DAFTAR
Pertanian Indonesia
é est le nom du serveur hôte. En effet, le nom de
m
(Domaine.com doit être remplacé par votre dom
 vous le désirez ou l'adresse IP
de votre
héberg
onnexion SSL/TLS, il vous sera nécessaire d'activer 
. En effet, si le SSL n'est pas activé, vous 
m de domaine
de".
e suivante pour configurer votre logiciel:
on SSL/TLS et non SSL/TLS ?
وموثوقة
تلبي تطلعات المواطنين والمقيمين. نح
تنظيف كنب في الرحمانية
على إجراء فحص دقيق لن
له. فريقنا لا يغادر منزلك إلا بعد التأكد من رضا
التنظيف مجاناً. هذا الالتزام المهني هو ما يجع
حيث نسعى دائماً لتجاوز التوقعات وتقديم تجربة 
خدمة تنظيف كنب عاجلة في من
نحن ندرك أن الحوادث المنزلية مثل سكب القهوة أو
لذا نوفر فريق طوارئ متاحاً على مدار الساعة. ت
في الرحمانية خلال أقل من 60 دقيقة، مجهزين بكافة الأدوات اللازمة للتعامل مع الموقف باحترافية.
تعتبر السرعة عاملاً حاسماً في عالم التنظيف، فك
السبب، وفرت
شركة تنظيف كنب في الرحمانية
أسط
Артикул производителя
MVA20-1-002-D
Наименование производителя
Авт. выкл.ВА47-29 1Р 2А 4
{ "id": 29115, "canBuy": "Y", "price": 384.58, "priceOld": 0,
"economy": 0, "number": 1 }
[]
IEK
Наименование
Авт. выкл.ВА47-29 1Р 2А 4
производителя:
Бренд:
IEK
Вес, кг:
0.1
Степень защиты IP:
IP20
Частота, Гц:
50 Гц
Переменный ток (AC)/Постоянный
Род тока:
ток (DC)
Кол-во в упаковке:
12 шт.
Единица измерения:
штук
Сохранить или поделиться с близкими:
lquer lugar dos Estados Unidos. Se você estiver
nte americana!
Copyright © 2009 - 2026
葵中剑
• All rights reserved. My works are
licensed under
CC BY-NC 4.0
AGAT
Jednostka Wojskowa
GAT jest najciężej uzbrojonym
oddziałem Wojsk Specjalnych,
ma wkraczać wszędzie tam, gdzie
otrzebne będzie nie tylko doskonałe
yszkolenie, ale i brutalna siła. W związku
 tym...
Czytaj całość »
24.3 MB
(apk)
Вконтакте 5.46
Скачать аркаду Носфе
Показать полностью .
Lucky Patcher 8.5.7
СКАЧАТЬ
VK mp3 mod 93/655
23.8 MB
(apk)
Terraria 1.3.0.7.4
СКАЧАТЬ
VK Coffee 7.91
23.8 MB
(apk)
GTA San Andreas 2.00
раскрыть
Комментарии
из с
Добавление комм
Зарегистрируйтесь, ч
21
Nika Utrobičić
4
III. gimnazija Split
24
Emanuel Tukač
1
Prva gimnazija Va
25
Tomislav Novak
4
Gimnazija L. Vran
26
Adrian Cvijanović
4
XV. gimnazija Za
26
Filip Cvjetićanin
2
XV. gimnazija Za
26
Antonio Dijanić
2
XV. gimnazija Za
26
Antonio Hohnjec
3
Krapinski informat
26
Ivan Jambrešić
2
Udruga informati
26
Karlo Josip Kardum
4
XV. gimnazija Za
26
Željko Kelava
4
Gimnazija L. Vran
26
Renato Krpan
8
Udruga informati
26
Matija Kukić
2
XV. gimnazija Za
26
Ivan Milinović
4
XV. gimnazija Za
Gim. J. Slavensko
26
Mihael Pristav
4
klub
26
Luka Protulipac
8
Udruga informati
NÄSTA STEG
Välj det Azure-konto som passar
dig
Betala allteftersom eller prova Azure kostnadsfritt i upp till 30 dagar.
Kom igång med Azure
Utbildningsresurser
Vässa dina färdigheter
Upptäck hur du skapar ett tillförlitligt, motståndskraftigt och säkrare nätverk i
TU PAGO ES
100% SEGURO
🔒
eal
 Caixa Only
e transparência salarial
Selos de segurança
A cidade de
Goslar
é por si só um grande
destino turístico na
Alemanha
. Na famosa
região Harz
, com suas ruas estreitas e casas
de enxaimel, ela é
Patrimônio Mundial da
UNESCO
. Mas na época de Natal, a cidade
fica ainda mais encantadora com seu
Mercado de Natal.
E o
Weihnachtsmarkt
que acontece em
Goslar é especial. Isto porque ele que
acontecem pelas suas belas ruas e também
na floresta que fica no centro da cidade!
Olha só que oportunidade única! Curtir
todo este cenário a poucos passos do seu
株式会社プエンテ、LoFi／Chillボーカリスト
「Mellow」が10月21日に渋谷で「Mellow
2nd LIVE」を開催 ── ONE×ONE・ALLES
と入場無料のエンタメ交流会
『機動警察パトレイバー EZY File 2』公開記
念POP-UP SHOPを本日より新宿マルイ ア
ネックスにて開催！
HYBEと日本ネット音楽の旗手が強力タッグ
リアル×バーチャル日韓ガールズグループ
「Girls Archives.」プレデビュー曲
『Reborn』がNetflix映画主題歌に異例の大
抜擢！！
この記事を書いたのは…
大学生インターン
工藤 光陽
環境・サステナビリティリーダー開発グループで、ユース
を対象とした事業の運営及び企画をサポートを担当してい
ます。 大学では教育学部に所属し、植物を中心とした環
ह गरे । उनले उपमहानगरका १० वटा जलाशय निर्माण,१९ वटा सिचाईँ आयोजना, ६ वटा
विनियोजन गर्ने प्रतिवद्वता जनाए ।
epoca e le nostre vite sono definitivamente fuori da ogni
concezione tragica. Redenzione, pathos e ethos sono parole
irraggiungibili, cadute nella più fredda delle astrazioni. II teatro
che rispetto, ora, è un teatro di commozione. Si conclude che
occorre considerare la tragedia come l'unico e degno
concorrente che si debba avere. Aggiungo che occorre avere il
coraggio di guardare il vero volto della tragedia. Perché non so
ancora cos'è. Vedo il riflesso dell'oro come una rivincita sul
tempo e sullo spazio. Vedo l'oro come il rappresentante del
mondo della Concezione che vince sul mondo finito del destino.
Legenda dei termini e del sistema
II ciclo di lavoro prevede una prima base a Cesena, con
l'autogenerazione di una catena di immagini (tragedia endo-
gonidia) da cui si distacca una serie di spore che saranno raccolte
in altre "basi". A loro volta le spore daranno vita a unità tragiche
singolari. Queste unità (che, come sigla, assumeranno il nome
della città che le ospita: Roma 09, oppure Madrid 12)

__Exercise details__.
From the listing above, return every line that carries the string "الرحمانية".

__Response below__.
تنظيف كنب في الرحمانية
في الرحمانية خلال أقل من 60 دقيقة، مجهزين بكافة الأدوات اللازمة للتعامل مع الموقف باحترافية.
شركة تنظيف كنب في الرحمانية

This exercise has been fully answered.